** Opening Dataset entries block **
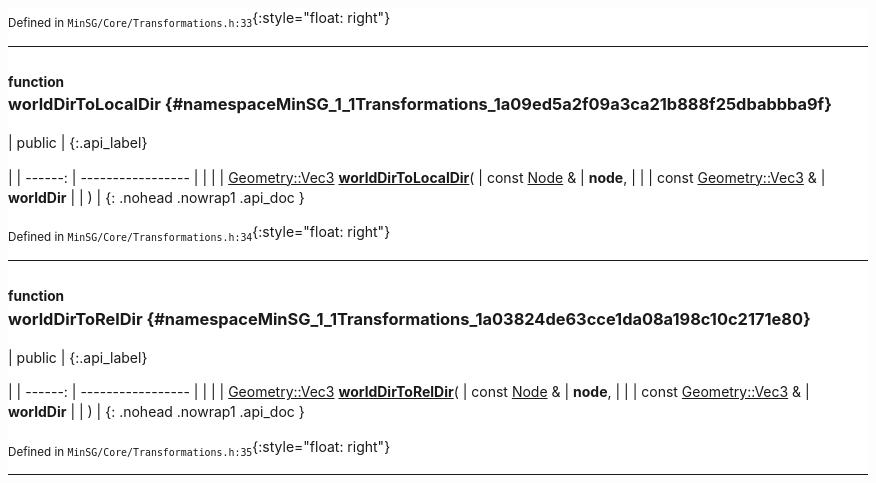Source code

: 



<sub>Defined in `MinSG/Core/Transformations.h:33`</sub>{:style="float: right"}

-------------------------------------------------------------------

### <small>function</small><br/> worldDirToLocalDir {#namespaceMinSG_1_1Transformations_1a09ed5a2f09a3ca21b888f25dbabbba9f}

| public |
{:.api_label}

|
| ------: | ----------------- |
|  |
| [Geometry::Vec3](namespaceGeometry#namespaceGeometry_1ab29e4544da9b15b5bf224cbf5b691313) **[worldDirToLocalDir](#namespaceMinSG_1_1Transformations_1a09ed5a2f09a3ca21b888f25dbabbba9f)**( | const [Node](classMinSG_1_1Node) & | **node**, |
| | const [Geometry::Vec3](namespaceGeometry#namespaceGeometry_1ab29e4544da9b15b5bf224cbf5b691313) & | **worldDir** |
|   ) |
{: .nohead .nowrap1 .api_doc }





<sub>Defined in `MinSG/Core/Transformations.h:34`</sub>{:style="float: right"}

-------------------------------------------------------------------

### <small>function</small><br/> worldDirToRelDir {#namespaceMinSG_1_1Transformations_1a03824de63cce1da08a198c10c2171e80}

| public |
{:.api_label}

|
| ------: | ----------------- |
|  |
| [Geometry::Vec3](namespaceGeometry#namespaceGeometry_1ab29e4544da9b15b5bf224cbf5b691313) **[worldDirToRelDir](#namespaceMinSG_1_1Transformations_1a03824de63cce1da08a198c10c2171e80)**( | const [Node](classMinSG_1_1Node) & | **node**, |
| | const [Geometry::Vec3](namespaceGeometry#namespaceGeometry_1ab29e4544da9b15b5bf224cbf5b691313) & | **worldDir** |
|   ) |
{: .nohead .nowrap1 .api_doc }





<sub>Defined in `MinSG/Core/Transformations.h:35`</sub>{:style="float: right"}

-------------------------------------------------------------------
** Closing Dataset entries block **
* Exercise instructions
Across the material above, how many lines contain the string "worldDirToLocalDir"? The reply should be that number alone.

* Final answer
2